Our changes have tremendous benefits, but until some bugs in external
packages are found and fixed, there are some risks as well.  Some
software making incorrect assumptions will be running into these new
security technologies.

I discussed this in talks I have given before: I said that we were
afraid to go ahead with guard pages, because a lot of software is just
written to such low standards.  Applications over-read memory all the
time, go 1 byte too far, read 1 byte too early, access memory after free,
etc etc etc.

Oh well -- we've decided that we will try to ship with this protection
mechanism in any case, and try to solve the problems as we run into
them.

Two examples:

Over the last two months, some OpenBSD users noticed that the X server
was crashing occasionally.  Two bugs have been diagnosed and fixed by
us.  One was a use-after-free bug in the X shared library linker.  The
other was a buffer-over-read bug deep down in the very lowest level
fb* pixmap compositing routines.  The latter bug in particular was
very difficult to diagnose and fix, and is about 10 years old.  We
have found other bugs like this in other external software, and even a
few in the base OpenBSD tree (though those were found a while back,
even as we started experimenting with the new malloc code).

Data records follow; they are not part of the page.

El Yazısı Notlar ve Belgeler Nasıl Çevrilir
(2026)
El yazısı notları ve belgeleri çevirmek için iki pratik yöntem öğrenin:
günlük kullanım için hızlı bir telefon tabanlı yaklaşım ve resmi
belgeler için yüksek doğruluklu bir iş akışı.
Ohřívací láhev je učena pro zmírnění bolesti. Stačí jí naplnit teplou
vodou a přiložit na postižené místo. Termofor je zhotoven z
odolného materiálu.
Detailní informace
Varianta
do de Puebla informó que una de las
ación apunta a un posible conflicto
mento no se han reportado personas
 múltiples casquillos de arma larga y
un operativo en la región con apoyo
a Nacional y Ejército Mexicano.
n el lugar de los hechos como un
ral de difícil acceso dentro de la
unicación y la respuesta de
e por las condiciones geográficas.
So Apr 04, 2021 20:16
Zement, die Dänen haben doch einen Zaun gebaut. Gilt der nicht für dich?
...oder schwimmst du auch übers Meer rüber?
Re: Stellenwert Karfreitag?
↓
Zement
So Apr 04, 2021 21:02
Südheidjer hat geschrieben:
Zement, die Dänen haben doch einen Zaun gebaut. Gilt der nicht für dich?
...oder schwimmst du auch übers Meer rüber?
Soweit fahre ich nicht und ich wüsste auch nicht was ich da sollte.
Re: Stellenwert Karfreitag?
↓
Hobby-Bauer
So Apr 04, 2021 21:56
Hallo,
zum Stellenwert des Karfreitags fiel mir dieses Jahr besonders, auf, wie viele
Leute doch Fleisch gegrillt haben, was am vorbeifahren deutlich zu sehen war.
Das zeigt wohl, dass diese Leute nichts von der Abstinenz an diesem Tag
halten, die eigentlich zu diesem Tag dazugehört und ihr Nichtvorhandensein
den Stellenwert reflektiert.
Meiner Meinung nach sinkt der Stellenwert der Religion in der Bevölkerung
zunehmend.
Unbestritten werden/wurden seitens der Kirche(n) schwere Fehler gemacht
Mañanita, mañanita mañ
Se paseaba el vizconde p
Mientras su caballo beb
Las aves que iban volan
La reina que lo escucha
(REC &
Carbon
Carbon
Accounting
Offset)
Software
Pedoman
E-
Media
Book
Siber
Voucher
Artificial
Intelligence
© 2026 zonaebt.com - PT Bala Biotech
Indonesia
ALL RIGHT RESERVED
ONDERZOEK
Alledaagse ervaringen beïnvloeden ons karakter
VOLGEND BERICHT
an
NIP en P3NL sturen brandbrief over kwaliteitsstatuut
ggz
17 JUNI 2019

I would bet money that the X fb* bug has crashed Linux (and other) X
servers before.  It is just that it was very rare, and noone ever
chased it.  The new malloc we have just makes code get lucky less
often, which lets us get to the source of a bug easier.  As a
programmer, I appreciate anything which makes bugs easier to
reproduce.

We expect that our malloc will find more bugs in software, and this
might hurt our user community in the short term.  We know that what
this new malloc is doing is perfectly legal, but that realistically
some open source software is of such low quality that it is just not
ready for these things to happen.

We ask our users to help us uncover and fix more of these bugs in
applications.  Some will even be exploitable.  Instead of saying that
OpenBSD is busted in this regard, please realize that the software
which is crashing is showing how shoddily it was written.  Then help
us fix it.  For everyone.. not just OpenBSD users.